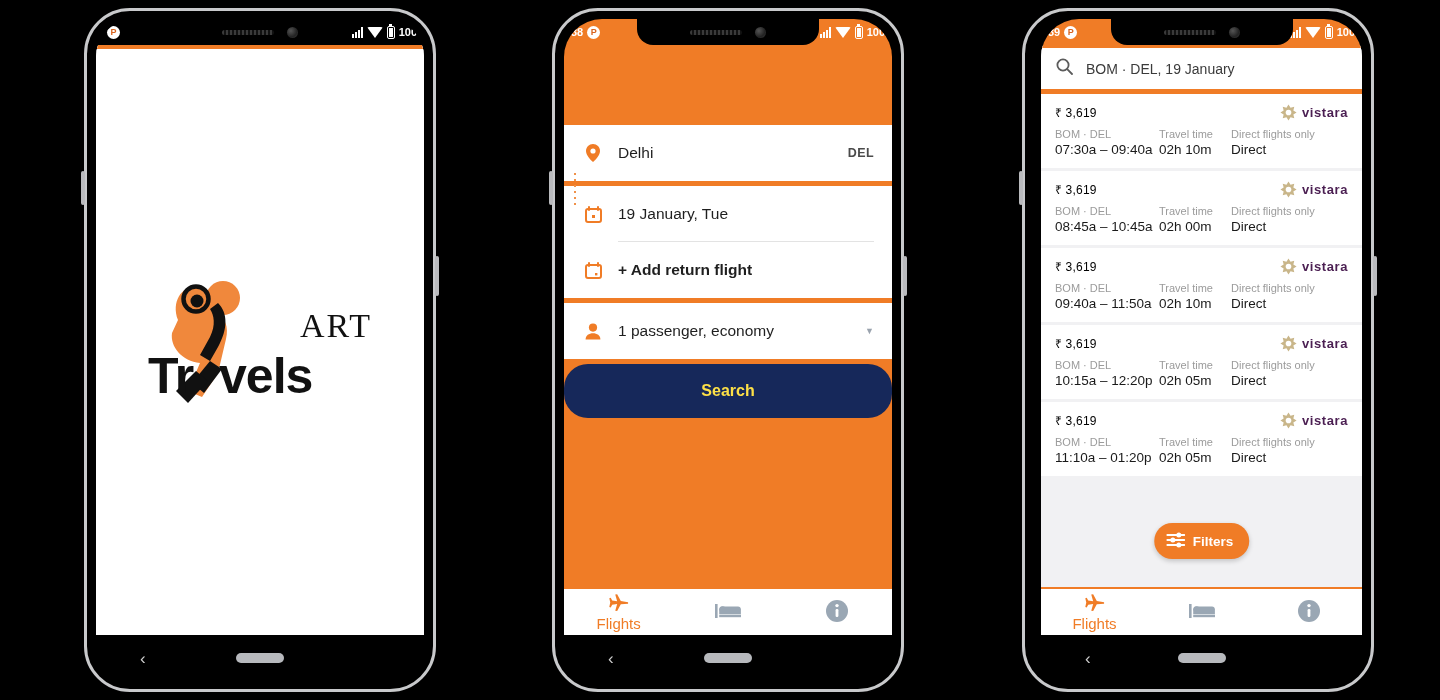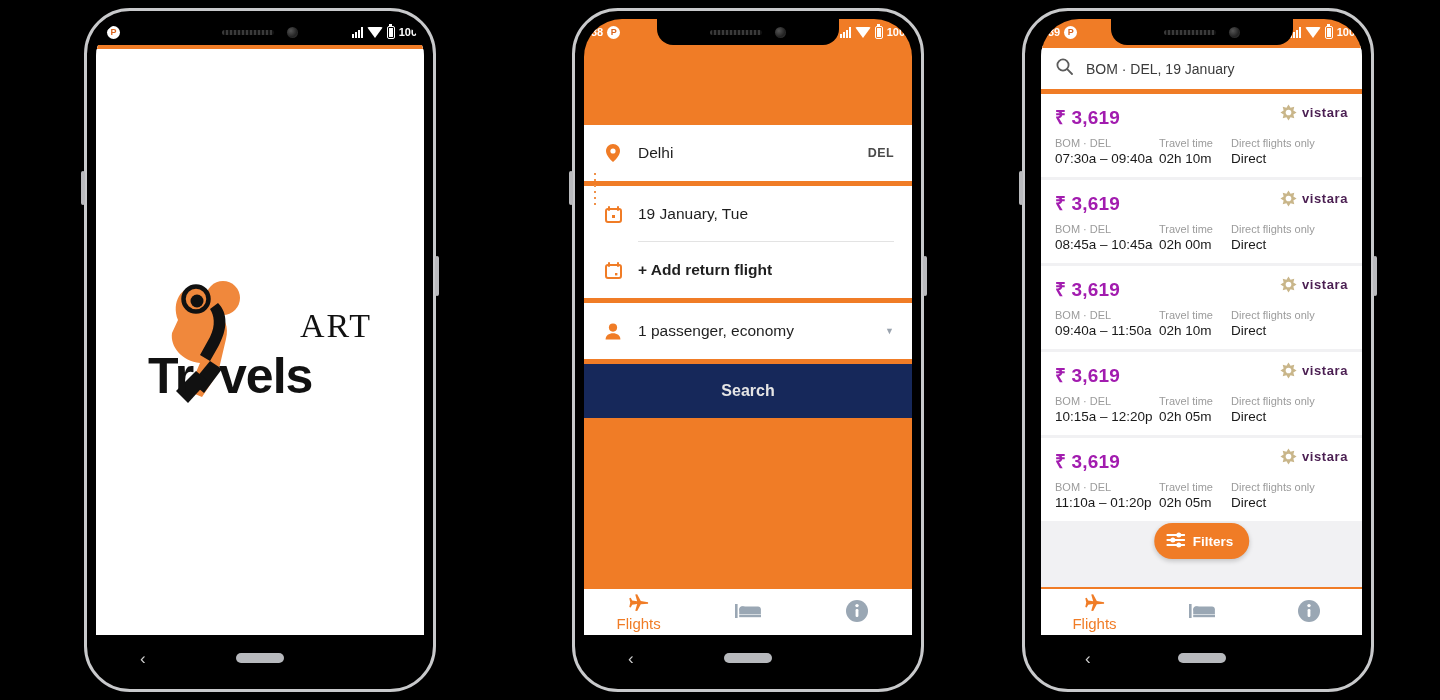--- a/index.html
+++ b/index.html
@@ -12,21 +12,21 @@
   .stage { position: relative; width: 1440px; height: 700px; background: #000; }
 
   
   .phone {
     position: absolute; top: 8px; width: 352px; height: 684px;
     border: 3px solid #c8c9cb; border-radius: 46px;
     background: #000;
     padding: 8px 9px;
   }
   .phone.p1 { left: 84px; }
-  .phone.p2 { left: 572px; }
+  .phone.p2 { left: 552px; }
   .phone.p3 { left: 1022px; padding-left: 16px; }
 
   .sidebtn {
     position: absolute; right: -6px; width: 4px; background: #b9babd; border-radius: 2px;
   }
   .sidebtn.b3 { top: 245px; height: 40px; }
   .sidebtn-l {
     position: absolute; left: -6px; width: 4px; background: #b9babd; border-radius: 2px;
     top: 160px; height: 34px;
   }
@@ -107,43 +107,43 @@
   .hair { position: absolute; left: 36px; right: 0; bottom: 0; height: 1px; background: #e3e3e3; }
   .dots {
     position: absolute; left: 10px; top: 48px; height: 32px; width: 2px;
     background: repeating-linear-gradient(180deg,#f09149 0 2px, transparent 2px 6px);
   }
   .swap { position: absolute; right: 0; top: 50%; transform: translateY(-50%);
     color: #f07c26; font-size: 15px; font-weight: 700; line-height: .9; }
   .gap { height: 5px; background: #f07c26; }
   .chev { color: #9aa3ae; font-size: 9px; }
   .searchbtn {
-    background: #16285a; color: #e5e5e5; font-size: 16px; font-weight: 700;
-    height: 54px; display: flex; align-items: center; justify-content: center;
+    background: #16285a; color: #fde047; font-size: 16px; font-weight: 700;
+    height: 54px; display: flex; align-items: center; justify-content: center; border-radius: 24px;
   }
   .fill { flex: 1; background: #f07c26; }
   .tabbar {
     height: 48px; background: #fff; display: flex; align-items: center;
     border-top: 2px solid #f07c26;
   }
   .tab { flex: 1; display: flex; flex-direction: column; align-items: center; justify-content: center; gap: 2px; }
   .tab .lbl { font-size: 15px; color: #f07c26; }
 
   
   .p3-app { background: #f1f1f3; height: 100%; display: flex; flex-direction: column; }
   .searchhdr {
     background: #fff; height: 44px; display: flex; align-items: center; gap: 13px; padding: 0 15px;
     border-top: 3px solid #f07c26;
   }
   .searchhdr .q { font-size: 14px; color: #3b3b3b; }
   .hdr-rule { height: 5px; background: #f07c26; }
   .results { flex: 1; overflow: hidden; }
   .fcard { background: #fff; padding: 10px 14px 11px; margin-bottom: 3px; }
   .fcard-top { display: flex; align-items: flex-start; justify-content: space-between; }
-  .price { color: #a21caf; font-size: 19px; font-weight: 700; letter-spacing: .2px; }
+  .price { color: #000000; font-size: 12px; font-weight: 400; letter-spacing: .2px; }
   .vistara { display: flex; align-items: center; gap: 5px; }
   .vistara .vtxt { color: #4b1f52; font-size: 13px; font-weight: 700; letter-spacing: .6px; }
   .fcard-grid { display: flex; margin-top: 7px; }
   .col1 { width: 104px; } .col2 { width: 72px; } .col3 { flex: 1; }
   .cl { font-size: 11px; color: #9b9b9b; display: block; margin-bottom: 2px; }
   .cv { font-size: 13.5px; color: #1a1a1a; display: block; }
   .filters {
     position: absolute; left: 50%; transform: translateX(-50%); bottom: 76px;
     background: #f07c26; color: #fff; border-radius: 22px; height: 36px;
     display: flex; align-items: center; gap: 8px; padding: 0 16px 0 12px;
**********
#### [TASK DIRECTIONS]
Would you please give the material above again, unchanged but without pictures?

#### [SOLUTION TO THE PROBLEM]
--- a/index.html
+++ b/index.html
@@ -12,21 +12,21 @@
   .stage { position: relative; width: 1440px; height: 700px; background: #000; }
 
   
   .phone {
     position: absolute; top: 8px; width: 352px; height: 684px;
     border: 3px solid #c8c9cb; border-radius: 46px;
     background: #000;
     padding: 8px 9px;
   }
   .phone.p1 { left: 84px; }
-  .phone.p2 { left: 572px; }
+  .phone.p2 { left: 552px; }
   .phone.p3 { left: 1022px; padding-left: 16px; }
 
   .sidebtn {
     position: absolute; right: -6px; width: 4px; background: #b9babd; border-radius: 2px;
   }
   .sidebtn.b3 { top: 245px; height: 40px; }
   .sidebtn-l {
     position: absolute; left: -6px; width: 4px; background: #b9babd; border-radius: 2px;
     top: 160px; height: 34px;
   }
@@ -107,43 +107,43 @@
   .hair { position: absolute; left: 36px; right: 0; bottom: 0; height: 1px; background: #e3e3e3; }
   .dots {
     position: absolute; left: 10px; top: 48px; height: 32px; width: 2px;
     background: repeating-linear-gradient(180deg,#f09149 0 2px, transparent 2px 6px);
   }
   .swap { position: absolute; right: 0; top: 50%; transform: translateY(-50%);
     color: #f07c26; font-size: 15px; font-weight: 700; line-height: .9; }
   .gap { height: 5px; background: #f07c26; }
   .chev { color: #9aa3ae; font-size: 9px; }
   .searchbtn {
-    background: #16285a; color: #e5e5e5; font-size: 16px; font-weight: 700;
-    height: 54px; display: flex; align-items: center; justify-content: center;
+    background: #16285a; color: #fde047; font-size: 16px; font-weight: 700;
+    height: 54px; display: flex; align-items: center; justify-content: center; border-radius: 24px;
   }
   .fill { flex: 1; background: #f07c26; }
   .tabbar {
     height: 48px; background: #fff; display: flex; align-items: center;
     border-top: 2px solid #f07c26;
   }
   .tab { flex: 1; display: flex; flex-direction: column; align-items: center; justify-content: center; gap: 2px; }
   .tab .lbl { font-size: 15px; color: #f07c26; }
 
   
   .p3-app { background: #f1f1f3; height: 100%; display: flex; flex-direction: column; }
   .searchhdr {
     background: #fff; height: 44px; display: flex; align-items: center; gap: 13px; padding: 0 15px;
     border-top: 3px solid #f07c26;
   }
   .searchhdr .q { font-size: 14px; color: #3b3b3b; }
   .hdr-rule { height: 5px; background: #f07c26; }
   .results { flex: 1; overflow: hidden; }
   .fcard { background: #fff; padding: 10px 14px 11px; margin-bottom: 3px; }
   .fcard-top { display: flex; align-items: flex-start; justify-content: space-between; }
-  .price { color: #a21caf; font-size: 19px; font-weight: 700; letter-spacing: .2px; }
+  .price { color: #000000; font-size: 12px; font-weight: 400; letter-spacing: .2px; }
   .vistara { display: flex; align-items: center; gap: 5px; }
   .vistara .vtxt { color: #4b1f52; font-size: 13px; font-weight: 700; letter-spacing: .6px; }
   .fcard-grid { display: flex; margin-top: 7px; }
   .col1 { width: 104px; } .col2 { width: 72px; } .col3 { flex: 1; }
   .cl { font-size: 11px; color: #9b9b9b; display: block; margin-bottom: 2px; }
   .cv { font-size: 13.5px; color: #1a1a1a; display: block; }
   .filters {
     position: absolute; left: 50%; transform: translateX(-50%); bottom: 76px;
     background: #f07c26; color: #fff; border-radius: 22px; height: 36px;
     display: flex; align-items: center; gap: 8px; padding: 0 16px 0 12px;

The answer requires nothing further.